Some prognostic scores have been developed to evaluate the outcomes of Fournier’s Gangrene:

  • Fournier’s Gangrene Severity Index (FGSI) (Box 3): The score is calculated including patients’ vital signs and metabolic parameters. It has been estimated that score > 9 have a 75% probability of death and an index score ≤ 9 is associated with 78% survival26-28.
  • Laboratory Risk Indicator for Necrotizing Fasciitis (LRINEC): this score stratifies patients into three different risk class for Necrotising Soft-Tissue Infection (low, moderate or high risk) according to blood parameters (C-reactive proteins, WBC, Haemoglobin, Serum sodium, Serum creatinine, Plasma glucose)29.
  • Affected area calculation/Extension of the necrosis: It has been estimated that an affected area of less than 3% have a low risk of progression while if the area is above 5% the risk raises30.

TREATMENT

FG requires a multimodal therapy including intensive care, antibiotics and surgery16.

Anemia, hypotension, hyperglycemia and electrolytic impairment should be corrected and patient should be addressed to surgery that represents the cornerstone of FG treatment31.

When possible, antibiotic therapy should be targeted to culture results. Timing of antibiotic therapy is crucial for positive outcome. An empiric therapy with penicillins (for gram positive), clindamycin or metronidazole (for anaerobes) and cephalosporine with aminoglycosides or fluoroquinolones (for gram negative) or, as alternative, monotherapy with carbapenems or piperacillinetazobactam can be started in these patients46.

Surgical debridement is crucial for reduce mortality in FG patients33 (Fig. 1). Main goals of surgery are to remove all the infected tissues. Intervention is performed under general anesthesia, with patient in lithotomic position. A midline perineal and scrotal incision allows a good exposition of necrotic tissues. Debridement should be extended until the affected fascia is no longer easily dissociable from deep fascia and muscle34. In about 25% of patients, orchiectomy is needed. In some cases a second time reconstructive surgery with skin flap or grafts can be required35. Early surgery (first 12-24 hours) has a significantly better outcome in terms of survival when compared to delayed surgery36.

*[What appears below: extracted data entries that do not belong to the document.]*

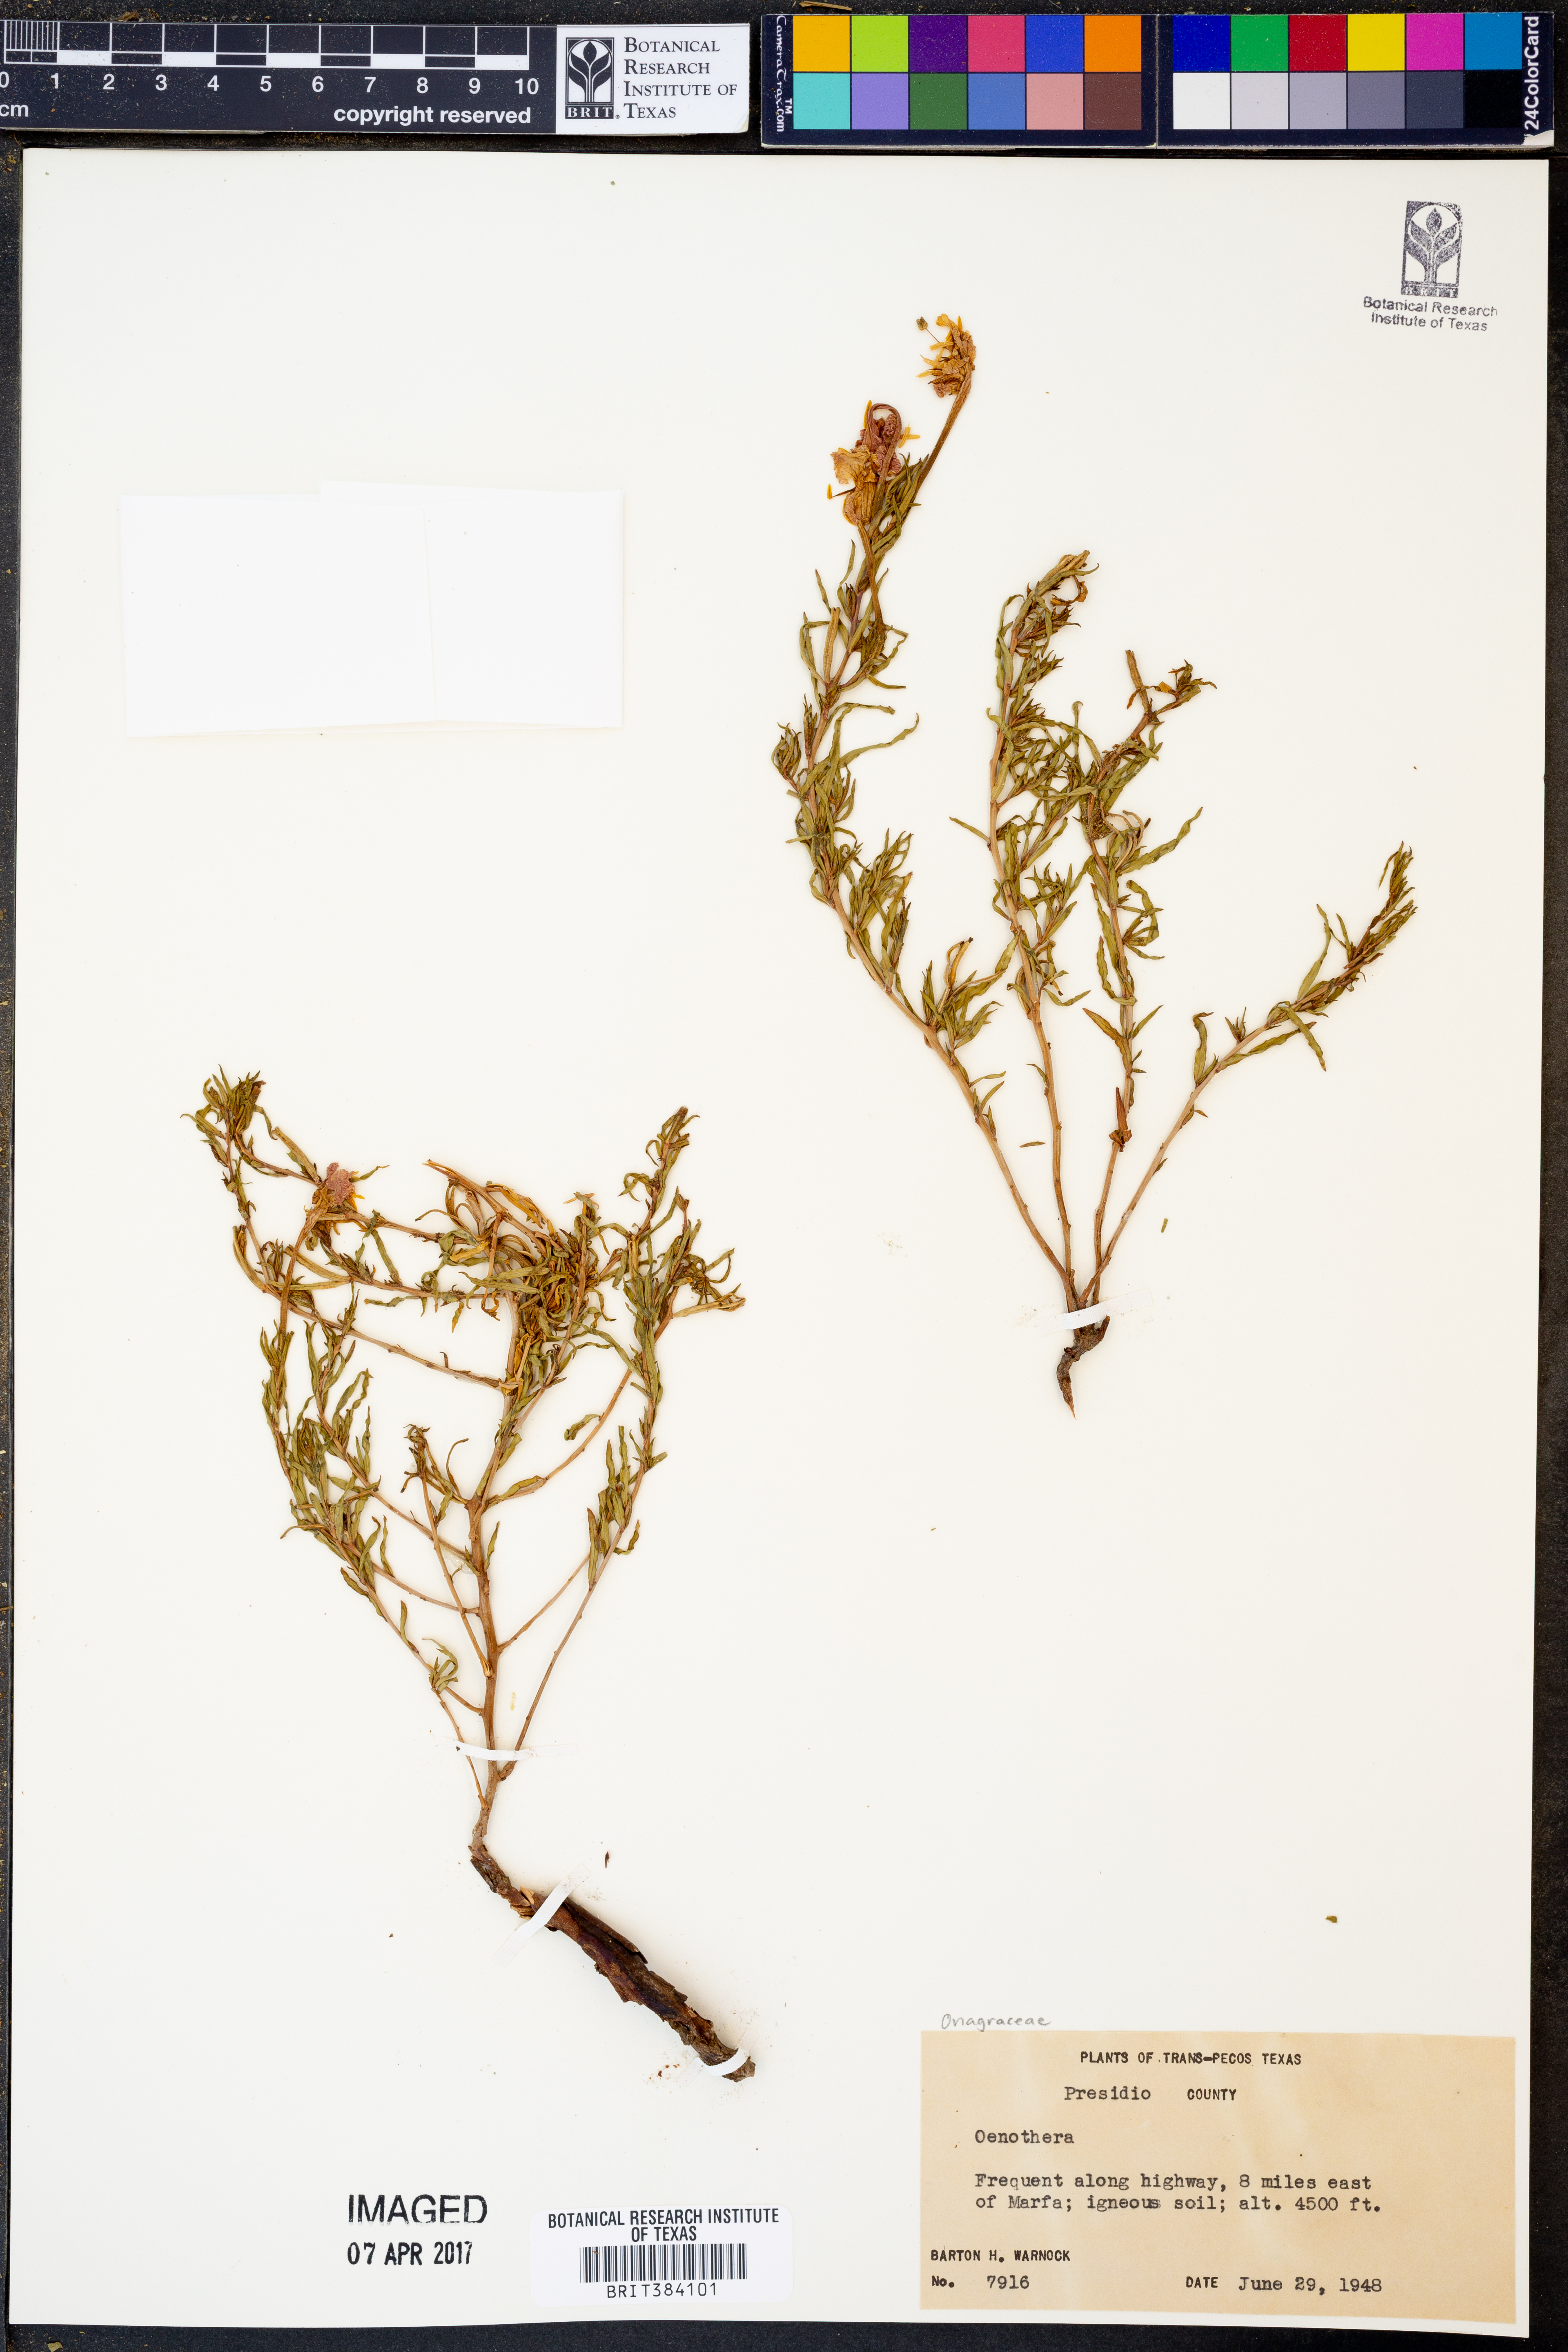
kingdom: Plantae
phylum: Tracheophyta
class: Magnoliopsida
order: Myrtales
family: Onagraceae
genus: Oenothera
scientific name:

Hyperbaric Oxygen Therapy In Fournier’s Gangrene

Hypoxia is one of the most important pathogenetic mechanisms of necrotizing infection. Hyperbaric oxygen therapy (HBOT) has been proposed as a possible adjuvant therapy in FG management37,38. Combined with local wound care, hyperbaric oxygen seems to be able to improve viability of tissues and wound healing in necrotizing fasciitis39. Recent emerging evidences have demonstrated efficacy and safety of HBOT for treatment of Fournier’s Gangrene.

HBOT consists in the inhalation 100% O2 with a pressure superior to atmospheric pressure at sea level, in a dedicated chamber. The European Committee for Hyperbaric Medicine recommends application of HBOT for anaerobial or mixed bacterial infections (LoE 1 grade C)40. It exerts a bacteriostatic and bactericidal effect. This anti-infectious effect is carried out through several mechanisms (Box 4)41. It has been demonstrated that HBOT can significantly reduce disease related mortality and that hyperbaric treatment is an independent predictor of lower mortality in FG patients38. Taking together all published studies regarding HBOT as adjuvant therapy in FG treatment, the mortality rate in patients treated with hyperbaric therapy is 16.6% versus 25.9% in patients who do not receive treatment42.

The correct timing for HBOT administration is still not standardized, but it is reasonable to start the treatment as soon as possible, with the specific aim of avoiding infection spreading and the subsequent progression to necrosis43. The characteristics of treatments varies with the severity of illness. The suggested therapeutic scheme is twice daily for 4-7 days and daily thereafter depending on wound healing. HBOT should be administered at a pressure ranging from 2.4 to 2.8 ATM for a time ranging from 50 to 90 minutes38.

To date, it is not possible to predict which patient will benefit of HBOT, as FG is still a very complex disease and many factors can affect the outcomes. Nevertheless, based on the above mentioned findings, HBOT should be considered, whenever available, in the setting of multimodal treatment together with surgery and antimicrobial therapy.